执行任务: 把下面所有条目中的每一行放入一个 JSON 字符串列表，每行对应一个字符串，空行不计入。

**** 练习材料 ****

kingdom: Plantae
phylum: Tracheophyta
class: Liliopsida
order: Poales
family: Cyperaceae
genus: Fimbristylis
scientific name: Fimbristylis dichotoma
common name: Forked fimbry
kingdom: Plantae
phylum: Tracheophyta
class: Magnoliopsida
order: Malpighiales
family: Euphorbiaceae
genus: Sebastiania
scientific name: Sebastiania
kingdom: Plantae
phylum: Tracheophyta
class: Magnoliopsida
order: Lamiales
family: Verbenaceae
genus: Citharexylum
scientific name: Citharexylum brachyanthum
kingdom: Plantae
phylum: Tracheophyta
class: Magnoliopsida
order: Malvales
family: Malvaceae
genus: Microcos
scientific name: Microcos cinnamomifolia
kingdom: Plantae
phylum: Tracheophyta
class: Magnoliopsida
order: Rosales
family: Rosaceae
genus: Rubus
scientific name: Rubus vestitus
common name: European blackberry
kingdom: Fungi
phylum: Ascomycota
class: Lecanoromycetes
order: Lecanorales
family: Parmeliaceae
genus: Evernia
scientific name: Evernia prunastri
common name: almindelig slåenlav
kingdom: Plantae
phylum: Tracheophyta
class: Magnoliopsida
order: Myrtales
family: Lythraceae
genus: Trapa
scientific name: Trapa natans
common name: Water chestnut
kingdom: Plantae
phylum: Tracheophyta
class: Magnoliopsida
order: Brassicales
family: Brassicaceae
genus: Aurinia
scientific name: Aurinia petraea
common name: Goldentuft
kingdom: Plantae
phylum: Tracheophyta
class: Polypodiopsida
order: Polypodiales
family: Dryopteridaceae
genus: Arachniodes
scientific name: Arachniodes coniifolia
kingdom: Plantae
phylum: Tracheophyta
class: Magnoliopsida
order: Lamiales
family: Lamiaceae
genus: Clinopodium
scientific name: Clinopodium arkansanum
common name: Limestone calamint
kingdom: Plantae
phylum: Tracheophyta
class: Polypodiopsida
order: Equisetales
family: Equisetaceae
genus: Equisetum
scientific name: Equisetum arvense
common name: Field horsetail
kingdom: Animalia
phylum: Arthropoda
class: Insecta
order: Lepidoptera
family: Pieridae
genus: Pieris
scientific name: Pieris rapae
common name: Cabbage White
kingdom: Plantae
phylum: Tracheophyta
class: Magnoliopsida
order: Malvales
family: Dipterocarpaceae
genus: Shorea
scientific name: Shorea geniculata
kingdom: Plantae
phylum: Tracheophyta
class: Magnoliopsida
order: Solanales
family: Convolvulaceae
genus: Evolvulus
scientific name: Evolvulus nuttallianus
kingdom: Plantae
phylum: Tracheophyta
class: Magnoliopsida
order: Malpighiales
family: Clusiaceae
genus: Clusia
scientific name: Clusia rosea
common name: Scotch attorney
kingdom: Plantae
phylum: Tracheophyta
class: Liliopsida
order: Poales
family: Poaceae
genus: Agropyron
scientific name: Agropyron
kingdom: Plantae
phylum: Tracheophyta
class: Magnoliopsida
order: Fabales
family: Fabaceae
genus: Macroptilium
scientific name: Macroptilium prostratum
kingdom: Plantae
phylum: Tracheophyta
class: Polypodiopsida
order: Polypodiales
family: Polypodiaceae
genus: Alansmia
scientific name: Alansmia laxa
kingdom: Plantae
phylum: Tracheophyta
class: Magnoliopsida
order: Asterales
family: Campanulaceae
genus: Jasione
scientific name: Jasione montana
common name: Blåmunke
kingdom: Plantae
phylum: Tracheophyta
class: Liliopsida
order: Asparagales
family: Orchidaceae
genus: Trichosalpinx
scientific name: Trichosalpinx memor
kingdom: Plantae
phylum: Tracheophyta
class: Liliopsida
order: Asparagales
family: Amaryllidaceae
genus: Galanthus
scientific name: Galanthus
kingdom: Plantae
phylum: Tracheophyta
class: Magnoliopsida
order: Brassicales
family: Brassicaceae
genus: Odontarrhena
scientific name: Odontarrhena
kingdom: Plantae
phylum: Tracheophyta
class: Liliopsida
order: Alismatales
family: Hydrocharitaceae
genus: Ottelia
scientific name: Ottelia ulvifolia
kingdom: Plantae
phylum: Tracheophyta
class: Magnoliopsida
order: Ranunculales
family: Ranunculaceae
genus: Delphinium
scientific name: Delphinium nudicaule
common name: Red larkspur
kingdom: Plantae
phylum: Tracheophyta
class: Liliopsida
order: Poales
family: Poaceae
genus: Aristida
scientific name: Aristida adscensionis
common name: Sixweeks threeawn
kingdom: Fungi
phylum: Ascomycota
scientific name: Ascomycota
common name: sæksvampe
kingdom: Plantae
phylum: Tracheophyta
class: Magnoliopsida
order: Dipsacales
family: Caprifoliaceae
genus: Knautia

****

任务答复:
[
  "kingdom: Plantae",
  "phylum: Tracheophyta",
  "class: Liliopsida",
  "order: Poales",
  "family: Cyperaceae",
  "genus: Fimbristylis",
  "scientific name: Fimbristylis dichotoma",
  "common name: Forked fimbry",
  "kingdom: Plantae",
  "phylum: Tracheophyta",
  "class: Magnoliopsida",
  "order: Malpighiales",
  "family: Euphorbiaceae",
  "genus: Sebastiania",
  "scientific name: Sebastiania",
  "kingdom: Plantae",
  "phylum: Tracheophyta",
  "class: Magnoliopsida",
  "order: Lamiales",
  "family: Verbenaceae",
  "genus: Citharexylum",
  "scientific name: Citharexylum brachyanthum",
  "kingdom: Plantae",
  "phylum: Tracheophyta",
  "class: Magnoliopsida",
  "order: Malvales",
  "family: Malvaceae",
  "genus: Microcos",
  "scientific name: Microcos cinnamomifolia",
  "kingdom: Plantae",
  "phylum: Tracheophyta",
  "class: Magnoliopsida",
  "order: Rosales",
  "family: Rosaceae",
  "genus: Rubus",
  "scientific name: Rubus vestitus",
  "common name: European blackberry",
  "kingdom: Fungi",
  "phylum: Ascomycota",
  "class: Lecanoromycetes",
  "order: Lecanorales",
  "family: Parmeliaceae",
  "genus: Evernia",
  "scientific name: Evernia prunastri",
  "common name: almindelig slåenlav",
  "kingdom: Plantae",
  "phylum: Tracheophyta",
  "class: Magnoliopsida",
  "order: Myrtales",
  "family: Lythraceae",
  "genus: Trapa",
  "scientific name: Trapa natans",
  "common name: Water chestnut",
  "kingdom: Plantae",
  "phylum: Tracheophyta",
  "class: Magnoliopsida",
  "order: Brassicales",
  "family: Brassicaceae",
  "genus: Aurinia",
  "scientific name: Aurinia petraea",
  "common name: Goldentuft",
  "kingdom: Plantae",
  "phylum: Tracheophyta",
  "class: Polypodiopsida",
  "order: Polypodiales",
  "family: Dryopteridaceae",
  "genus: Arachniodes",
  "scientific name: Arachniodes coniifolia",
  "kingdom: Plantae",
  "phylum: Tracheophyta",
  "class: Magnoliopsida",
  "order: Lamiales",
  "family: Lamiaceae",
  "genus: Clinopodium",
  "scientific name: Clinopodium arkansanum",
  "common name: Limestone calamint",
  "kingdom: Plantae",
  "phylum: Tracheophyta",
  "class: Polypodiopsida",
  "order: Equisetales",
  "family: Equisetaceae",
  "genus: Equisetum",
  "scientific name: Equisetum arvense",
  "common name: Field horsetail",
  "kingdom: Animalia",
  "phylum: Arthropoda",
  "class: Insecta",
  "order: Lepidoptera",
  "family: Pieridae",
  "genus: Pieris",
  "scientific name: Pieris rapae",
  "common name: Cabbage White",
  "kingdom: Plantae",
  "phylum: Tracheophyta",
  "class: Magnoliopsida",
  "order: Malvales",
  "family: Dipterocarpaceae",
  "genus: Shorea",
  "scientific name: Shorea geniculata",
  "kingdom: Plantae",
  "phylum: Tracheophyta",
  "class: Magnoliopsida",
  "order: Solanales",
  "family: Convolvulaceae",
  "genus: Evolvulus",
  "scientific name: Evolvulus nuttallianus",
  "kingdom: Plantae",
  "phylum: Tracheophyta",
  "class: Magnoliopsida",
  "order: Malpighiales",
  "family: Clusiaceae",
  "genus: Clusia",
  "scientific name: Clusia rosea",
  "common name: Scotch attorney",
  "kingdom: Plantae",
  "phylum: Tracheophyta",
  "class: Liliopsida",
  "order: Poales",
  "family: Poaceae",
  "genus: Agropyron",
  "scientific name: Agropyron",
  "kingdom: Plantae",
  "phylum: Tracheophyta",
  "class: Magnoliopsida",
  "order: Fabales",
  "family: Fabaceae",
  "genus: Macroptilium",
  "scientific name: Macroptilium prostratum",
  "kingdom: Plantae",
  "phylum: Tracheophyta",
  "class: Polypodiopsida",
  "order: Polypodiales",
  "family: Polypodiaceae",
  "genus: Alansmia",
  "scientific name: Alansmia laxa",
  "kingdom: Plantae",
  "phylum: Tracheophyta",
  "class: Magnoliopsida",
  "order: Asterales",
  "family: Campanulaceae",
  "genus: Jasione",
  "scientific name: Jasione montana",
  "common name: Blåmunke",
  "kingdom: Plantae",
  "phylum: Tracheophyta",
  "class: Liliopsida",
  "order: Asparagales",
  "family: Orchidaceae",
  "genus: Trichosalpinx",
  "scientific name: Trichosalpinx memor",
  "kingdom: Plantae",
  "phylum: Tracheophyta",
  "class: Liliopsida",
  "order: Asparagales",
  "family: Amaryllidaceae",
  "genus: Galanthus",
  "scientific name: Galanthus",
  "kingdom: Plantae",
  "phylum: Tracheophyta",
  "class: Magnoliopsida",
  "order: Brassicales",
  "family: Brassicaceae",
  "genus: Odontarrhena",
  "scientific name: Odontarrhena",
  "kingdom: Plantae",
  "phylum: Tracheophyta",
  "class: Liliopsida",
  "order: Alismatales",
  "family: Hydrocharitaceae",
  "genus: Ottelia",
  "scientific name: Ottelia ulvifolia",
  "kingdom: Plantae",
  "phylum: Tracheophyta",
  "class: Magnoliopsida",
  "order: Ranunculales",
  "family: Ranunculaceae",
  "genus: Delphinium",
  "scientific name: Delphinium nudicaule",
  "common name: Red larkspur",
  "kingdom: Plantae",
  "phylum: Tracheophyta",
  "class: Liliopsida",
  "order: Poales",
  "family: Poaceae",
  "genus: Aristida",
  "scientific name: Aristida adscensionis",
  "common name: Sixweeks threeawn",
  "kingdom: Fungi",
  "phylum: Ascomycota",
  "scientific name: Ascomycota",
  "common name: sæksvampe",
  "kingdom: Plantae",
  "phylum: Tracheophyta",
  "class: Magnoliopsida",
  "order: Dipsacales",
  "family: Caprifoliaceae",
  "genus: Knautia"
]